Copy out word for word the lines from the listing below, starting with the line containing "Orange Cyberdefense" and continuing through the line containing "Dollar, 170 US-Dollar, 160 US-Dollar".

#### Entries provided ####

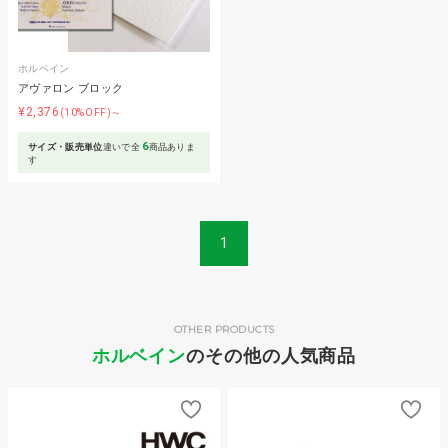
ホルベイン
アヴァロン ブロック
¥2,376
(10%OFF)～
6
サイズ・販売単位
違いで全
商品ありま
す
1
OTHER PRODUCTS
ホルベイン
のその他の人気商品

####
#### Entries provided ####

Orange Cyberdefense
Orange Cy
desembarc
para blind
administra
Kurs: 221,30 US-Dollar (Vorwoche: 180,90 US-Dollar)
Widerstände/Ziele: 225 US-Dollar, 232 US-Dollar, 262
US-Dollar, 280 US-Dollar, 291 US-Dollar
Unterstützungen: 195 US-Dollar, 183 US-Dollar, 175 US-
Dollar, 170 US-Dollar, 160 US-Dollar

####
#### Entries provided ####

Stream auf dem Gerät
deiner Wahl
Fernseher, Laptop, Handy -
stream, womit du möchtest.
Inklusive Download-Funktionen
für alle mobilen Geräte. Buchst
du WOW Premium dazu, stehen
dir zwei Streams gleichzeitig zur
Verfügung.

####

## Output for this task
Orange Cyberdefense
Orange Cy
desembarc
para blind
administra
Kurs: 221,30 US-Dollar (Vorwoche: 180,90 US-Dollar)
Widerstände/Ziele: 225 US-Dollar, 232 US-Dollar, 262
US-Dollar, 280 US-Dollar, 291 US-Dollar
Unterstützungen: 195 US-Dollar, 183 US-Dollar, 175 US-
Dollar, 170 US-Dollar, 160 US-Dollar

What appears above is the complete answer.